We extend ground-state density-functional theory to excited states and provide the theoretical formulation for the widely used Δ SCF method for calculating excited-state energies and densities. As the electron density alone is insufficient to characterize excited states, we formulate excited-state theory using the defining variables of a noninteracting reference system, namely (1) the excitation quantum number n_s and the potential w_s(𝐫) (excited-state potential-functional theory, nPFT), (2) the noninteracting wavefunction Φ (Φ-functional theory, ΦFT), or (3) the noninteracting one-electron reduced density matrix γ_s(𝐫,𝐫') (density-matrix-functional theory, γ_sFT). We show the equivalence of these three sets of variables and their corresponding energy functionals.
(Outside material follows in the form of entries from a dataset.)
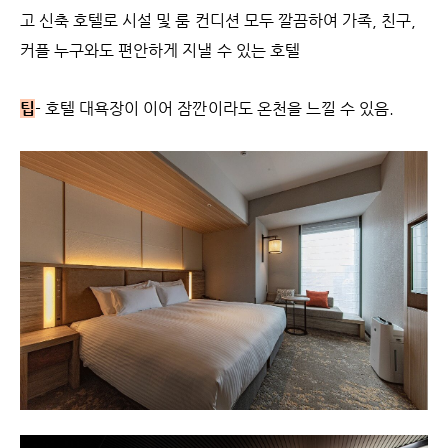
고 신축 호텔로 시설 및 룸 컨디션 모두 깔끔하여 가족, 친구,
커플 누구와도 편안하게 지낼 수 있는 호텔
팁
- 호텔 대욕장이 이어 잠깐이라도 온천을 느낄 수 있음.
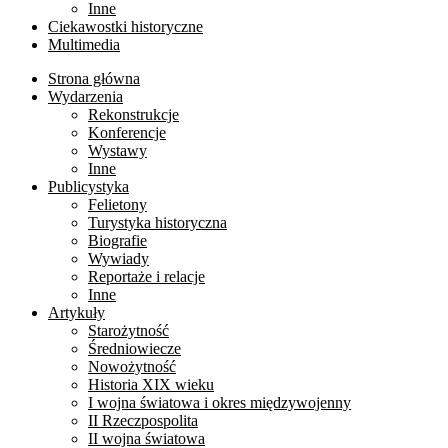
Inne
Ciekawostki historyczne
Multimedia
Strona główna
Wydarzenia
Rekonstrukcje
Konferencje
Wystawy
Inne
Publicystyka
Felietony
Turystyka historyczna
Biografie
Wywiady
Reportaże i relacje
Inne
Artykuły
Starożytność
Średniowiecze
Nowożytność
Historia XIX wieku
I wojna światowa i okres międzywojenny
II Rzeczpospolita
II wojna światowa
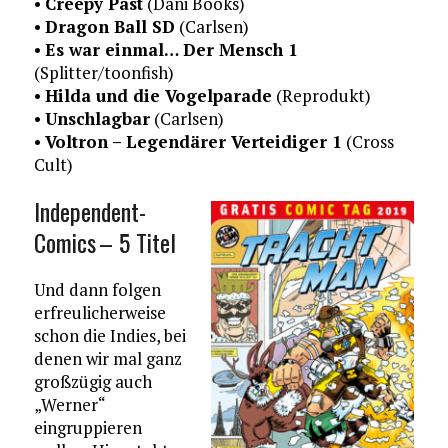
•
Creepy Past
(Dani Books)
•
Dragon Ball SD
(Carlsen)
•
Es war einmal… Der Mensch 1
(Splitter/toonfish)
•
Hilda und die Vogelparade
(Reprodukt)
•
Unschlagbar
(Carlsen)
•
Voltron – Legendärer Verteidiger 1
(Cross
Cult)
Independent-
Comics – 5 Titel
Und dann folgen
erfreulicherweise
schon die Indies, bei
denen wir mal ganz
großzügig auch
„Werner“
eingruppieren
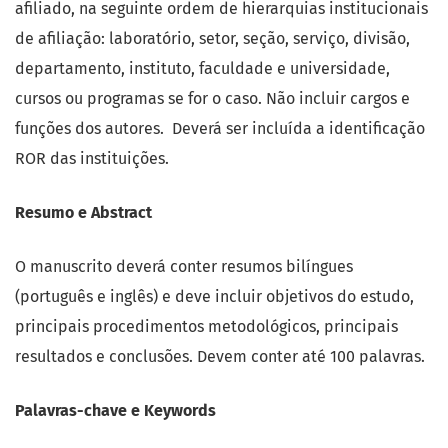
afiliado, na seguinte ordem de hierarquias institucionais
de afiliação: laboratório, setor, seção, serviço, divisão,
departamento, instituto, faculdade e universidade,
cursos ou programas se for o caso. Não incluir cargos e
funções dos autores. Deverá ser incluída a identificação
ROR das instituições.
Resumo e Abstract
O manuscrito deverá conter resumos bilíngues
(português e inglês) e deve incluir objetivos do estudo,
principais procedimentos metodológicos, principais
resultados e conclusões. Devem conter até 100 palavras.
Palavras-chave e Keywords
Importantly, the ground and excited-state exchange-correlation energy use the same universal functional, regardless of whether (n_s,w_s(r)), Φ, or γ_s(𝐫,𝐫') is selected as the fundamental descriptor of the system. We derive the excited-state (generalized) Kohn-Sham equations. The minimum of all three functionals is the ground-state energy and, for ground states, they are all equivalent to the Hohenberg-Kohn-Sham method. The other stationary points of the functionals provide the excited-state energies and electron densities, establishing the foundation for the Δ SCF method.